[Stored data]
=======

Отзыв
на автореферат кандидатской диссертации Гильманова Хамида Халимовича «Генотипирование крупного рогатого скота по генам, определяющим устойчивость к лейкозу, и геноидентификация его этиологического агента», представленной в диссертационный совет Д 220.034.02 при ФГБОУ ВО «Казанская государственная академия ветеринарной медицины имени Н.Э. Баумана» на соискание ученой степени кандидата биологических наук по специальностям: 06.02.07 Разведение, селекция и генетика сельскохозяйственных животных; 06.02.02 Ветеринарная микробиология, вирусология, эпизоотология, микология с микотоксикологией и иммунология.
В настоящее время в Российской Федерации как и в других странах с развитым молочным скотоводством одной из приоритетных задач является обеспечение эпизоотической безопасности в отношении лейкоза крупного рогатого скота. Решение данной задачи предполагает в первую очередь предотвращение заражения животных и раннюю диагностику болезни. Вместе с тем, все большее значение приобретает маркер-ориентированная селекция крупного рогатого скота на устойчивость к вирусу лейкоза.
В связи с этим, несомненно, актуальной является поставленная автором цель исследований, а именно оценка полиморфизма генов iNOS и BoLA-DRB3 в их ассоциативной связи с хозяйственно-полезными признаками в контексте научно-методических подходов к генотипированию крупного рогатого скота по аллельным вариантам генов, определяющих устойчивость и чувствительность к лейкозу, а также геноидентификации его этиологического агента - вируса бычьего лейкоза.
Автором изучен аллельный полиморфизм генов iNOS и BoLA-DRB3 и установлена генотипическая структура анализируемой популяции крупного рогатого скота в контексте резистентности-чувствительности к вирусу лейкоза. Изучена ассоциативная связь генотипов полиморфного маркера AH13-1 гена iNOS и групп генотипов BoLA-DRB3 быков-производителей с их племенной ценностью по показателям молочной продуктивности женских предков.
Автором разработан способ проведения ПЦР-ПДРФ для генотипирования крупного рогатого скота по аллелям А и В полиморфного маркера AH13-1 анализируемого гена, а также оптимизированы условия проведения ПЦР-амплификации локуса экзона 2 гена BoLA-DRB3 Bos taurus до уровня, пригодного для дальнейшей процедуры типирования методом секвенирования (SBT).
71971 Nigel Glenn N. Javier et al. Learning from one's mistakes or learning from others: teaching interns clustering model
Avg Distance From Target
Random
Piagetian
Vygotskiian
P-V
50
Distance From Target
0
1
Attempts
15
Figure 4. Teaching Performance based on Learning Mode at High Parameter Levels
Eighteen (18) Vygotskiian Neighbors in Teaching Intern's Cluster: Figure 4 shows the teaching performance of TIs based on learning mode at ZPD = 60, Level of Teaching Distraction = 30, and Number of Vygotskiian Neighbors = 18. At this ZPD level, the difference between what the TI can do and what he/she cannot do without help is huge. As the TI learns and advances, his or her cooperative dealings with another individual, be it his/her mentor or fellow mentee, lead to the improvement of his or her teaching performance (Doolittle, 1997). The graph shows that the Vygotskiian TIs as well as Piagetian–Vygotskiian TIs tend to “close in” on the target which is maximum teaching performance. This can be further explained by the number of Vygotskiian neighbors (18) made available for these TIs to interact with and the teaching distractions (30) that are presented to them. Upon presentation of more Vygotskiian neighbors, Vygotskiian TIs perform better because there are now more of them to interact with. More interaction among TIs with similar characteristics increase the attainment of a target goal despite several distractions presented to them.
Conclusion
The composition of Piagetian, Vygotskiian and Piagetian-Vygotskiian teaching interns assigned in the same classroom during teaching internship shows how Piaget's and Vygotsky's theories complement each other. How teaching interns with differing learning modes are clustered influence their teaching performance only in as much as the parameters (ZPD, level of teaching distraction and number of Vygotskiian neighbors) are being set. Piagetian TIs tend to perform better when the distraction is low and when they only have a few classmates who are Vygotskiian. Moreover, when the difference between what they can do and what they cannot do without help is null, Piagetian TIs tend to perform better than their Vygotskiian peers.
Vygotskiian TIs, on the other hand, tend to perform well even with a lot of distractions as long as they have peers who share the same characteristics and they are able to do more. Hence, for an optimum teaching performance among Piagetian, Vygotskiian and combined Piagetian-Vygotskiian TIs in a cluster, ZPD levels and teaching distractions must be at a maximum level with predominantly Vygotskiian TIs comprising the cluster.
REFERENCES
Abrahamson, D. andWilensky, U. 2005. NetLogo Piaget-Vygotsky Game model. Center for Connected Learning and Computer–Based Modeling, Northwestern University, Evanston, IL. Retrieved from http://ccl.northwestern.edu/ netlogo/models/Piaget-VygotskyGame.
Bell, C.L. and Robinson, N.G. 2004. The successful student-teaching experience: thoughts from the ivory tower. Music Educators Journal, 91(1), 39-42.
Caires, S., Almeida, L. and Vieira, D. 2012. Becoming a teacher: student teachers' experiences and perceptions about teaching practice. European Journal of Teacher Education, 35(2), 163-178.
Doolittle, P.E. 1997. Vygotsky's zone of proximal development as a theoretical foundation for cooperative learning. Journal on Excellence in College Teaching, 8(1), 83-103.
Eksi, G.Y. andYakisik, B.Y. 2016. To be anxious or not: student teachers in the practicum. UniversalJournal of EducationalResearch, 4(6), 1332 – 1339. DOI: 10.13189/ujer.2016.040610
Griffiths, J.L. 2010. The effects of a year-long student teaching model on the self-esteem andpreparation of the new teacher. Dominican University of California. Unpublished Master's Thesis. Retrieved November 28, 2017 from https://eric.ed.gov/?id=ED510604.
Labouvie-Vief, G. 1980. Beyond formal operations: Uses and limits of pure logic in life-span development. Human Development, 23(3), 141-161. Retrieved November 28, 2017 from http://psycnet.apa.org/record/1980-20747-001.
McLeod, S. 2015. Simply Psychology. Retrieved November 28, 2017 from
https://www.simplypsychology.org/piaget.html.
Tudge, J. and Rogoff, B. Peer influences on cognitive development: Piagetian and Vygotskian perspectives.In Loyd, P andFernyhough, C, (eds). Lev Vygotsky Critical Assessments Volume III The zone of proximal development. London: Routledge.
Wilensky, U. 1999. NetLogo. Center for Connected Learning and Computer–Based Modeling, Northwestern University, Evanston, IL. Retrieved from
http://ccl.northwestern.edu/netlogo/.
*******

=======

Problem — Recopy all of the records verbatim.

Output —
Отзыв
на автореферат кандидатской диссертации Гильманова Хамида Халимовича «Генотипирование крупного рогатого скота по генам, определяющим устойчивость к лейкозу, и геноидентификация его этиологического агента», представленной в диссертационный совет Д 220.034.02 при ФГБОУ ВО «Казанская государственная академия ветеринарной медицины имени Н.Э. Баумана» на соискание ученой степени кандидата биологических наук по специальностям: 06.02.07 Разведение, селекция и генетика сельскохозяйственных животных; 06.02.02 Ветеринарная микробиология, вирусология, эпизоотология, микология с микотоксикологией и иммунология.
В настоящее время в Российской Федерации как и в других странах с развитым молочным скотоводством одной из приоритетных задач является обеспечение эпизоотической безопасности в отношении лейкоза крупного рогатого скота. Решение данной задачи предполагает в первую очередь предотвращение заражения животных и раннюю диагностику болезни. Вместе с тем, все большее значение приобретает маркер-ориентированная селекция крупного рогатого скота на устойчивость к вирусу лейкоза.
В связи с этим, несомненно, актуальной является поставленная автором цель исследований, а именно оценка полиморфизма генов iNOS и BoLA-DRB3 в их ассоциативной связи с хозяйственно-полезными признаками в контексте научно-методических подходов к генотипированию крупного рогатого скота по аллельным вариантам генов, определяющих устойчивость и чувствительность к лейкозу, а также геноидентификации его этиологического агента - вируса бычьего лейкоза.
Автором изучен аллельный полиморфизм генов iNOS и BoLA-DRB3 и установлена генотипическая структура анализируемой популяции крупного рогатого скота в контексте резистентности-чувствительности к вирусу лейкоза. Изучена ассоциативная связь генотипов полиморфного маркера AH13-1 гена iNOS и групп генотипов BoLA-DRB3 быков-производителей с их племенной ценностью по показателям молочной продуктивности женских предков.
Автором разработан способ проведения ПЦР-ПДРФ для генотипирования крупного рогатого скота по аллелям А и В полиморфного маркера AH13-1 анализируемого гена, а также оптимизированы условия проведения ПЦР-амплификации локуса экзона 2 гена BoLA-DRB3 Bos taurus до уровня, пригодного для дальнейшей процедуры типирования методом секвенирования (SBT).
71971 Nigel Glenn N. Javier et al. Learning from one's mistakes or learning from others: teaching interns clustering model
Avg Distance From Target
Random
Piagetian
Vygotskiian
P-V
50
Distance From Target
0
1
Attempts
15
Figure 4. Teaching Performance based on Learning Mode at High Parameter Levels
Eighteen (18) Vygotskiian Neighbors in Teaching Intern's Cluster: Figure 4 shows the teaching performance of TIs based on learning mode at ZPD = 60, Level of Teaching Distraction = 30, and Number of Vygotskiian Neighbors = 18. At this ZPD level, the difference between what the TI can do and what he/she cannot do without help is huge. As the TI learns and advances, his or her cooperative dealings with another individual, be it his/her mentor or fellow mentee, lead to the improvement of his or her teaching performance (Doolittle, 1997). The graph shows that the Vygotskiian TIs as well as Piagetian–Vygotskiian TIs tend to “close in” on the target which is maximum teaching performance. This can be further explained by the number of Vygotskiian neighbors (18) made available for these TIs to interact with and the teaching distractions (30) that are presented to them. Upon presentation of more Vygotskiian neighbors, Vygotskiian TIs perform better because there are now more of them to interact with. More interaction among TIs with similar characteristics increase the attainment of a target goal despite several distractions presented to them.
Conclusion
The composition of Piagetian, Vygotskiian and Piagetian-Vygotskiian teaching interns assigned in the same classroom during teaching internship shows how Piaget's and Vygotsky's theories complement each other. How teaching interns with differing learning modes are clustered influence their teaching performance only in as much as the parameters (ZPD, level of teaching distraction and number of Vygotskiian neighbors) are being set. Piagetian TIs tend to perform better when the distraction is low and when they only have a few classmates who are Vygotskiian. Moreover, when the difference between what they can do and what they cannot do without help is null, Piagetian TIs tend to perform better than their Vygotskiian peers.
Vygotskiian TIs, on the other hand, tend to perform well even with a lot of distractions as long as they have peers who share the same characteristics and they are able to do more. Hence, for an optimum teaching performance among Piagetian, Vygotskiian and combined Piagetian-Vygotskiian TIs in a cluster, ZPD levels and teaching distractions must be at a maximum level with predominantly Vygotskiian TIs comprising the cluster.
REFERENCES
Abrahamson, D. andWilensky, U. 2005. NetLogo Piaget-Vygotsky Game model. Center for Connected Learning and Computer–Based Modeling, Northwestern University, Evanston, IL. Retrieved from http://ccl.northwestern.edu/ netlogo/models/Piaget-VygotskyGame.
Bell, C.L. and Robinson, N.G. 2004. The successful student-teaching experience: thoughts from the ivory tower. Music Educators Journal, 91(1), 39-42.
Caires, S., Almeida, L. and Vieira, D. 2012. Becoming a teacher: student teachers' experiences and perceptions about teaching practice. European Journal of Teacher Education, 35(2), 163-178.
Doolittle, P.E. 1997. Vygotsky's zone of proximal development as a theoretical foundation for cooperative learning. Journal on Excellence in College Teaching, 8(1), 83-103.
Eksi, G.Y. andYakisik, B.Y. 2016. To be anxious or not: student teachers in the practicum. UniversalJournal of EducationalResearch, 4(6), 1332 – 1339. DOI: 10.13189/ujer.2016.040610
Griffiths, J.L. 2010. The effects of a year-long student teaching model on the self-esteem andpreparation of the new teacher. Dominican University of California. Unpublished Master's Thesis. Retrieved November 28, 2017 from https://eric.ed.gov/?id=ED510604.
Labouvie-Vief, G. 1980. Beyond formal operations: Uses and limits of pure logic in life-span development. Human Development, 23(3), 141-161. Retrieved November 28, 2017 from http://psycnet.apa.org/record/1980-20747-001.
McLeod, S. 2015. Simply Psychology. Retrieved November 28, 2017 from
https://www.simplypsychology.org/piaget.html.
Tudge, J. and Rogoff, B. Peer influences on cognitive development: Piagetian and Vygotskian perspectives.In Loyd, P andFernyhough, C, (eds). Lev Vygotsky Critical Assessments Volume III The zone of proximal development. London: Routledge.
Wilensky, U. 1999. NetLogo. Center for Connected Learning and Computer–Based Modeling, Northwestern University, Evanston, IL. Retrieved from
http://ccl.northwestern.edu/netlogo/.
*******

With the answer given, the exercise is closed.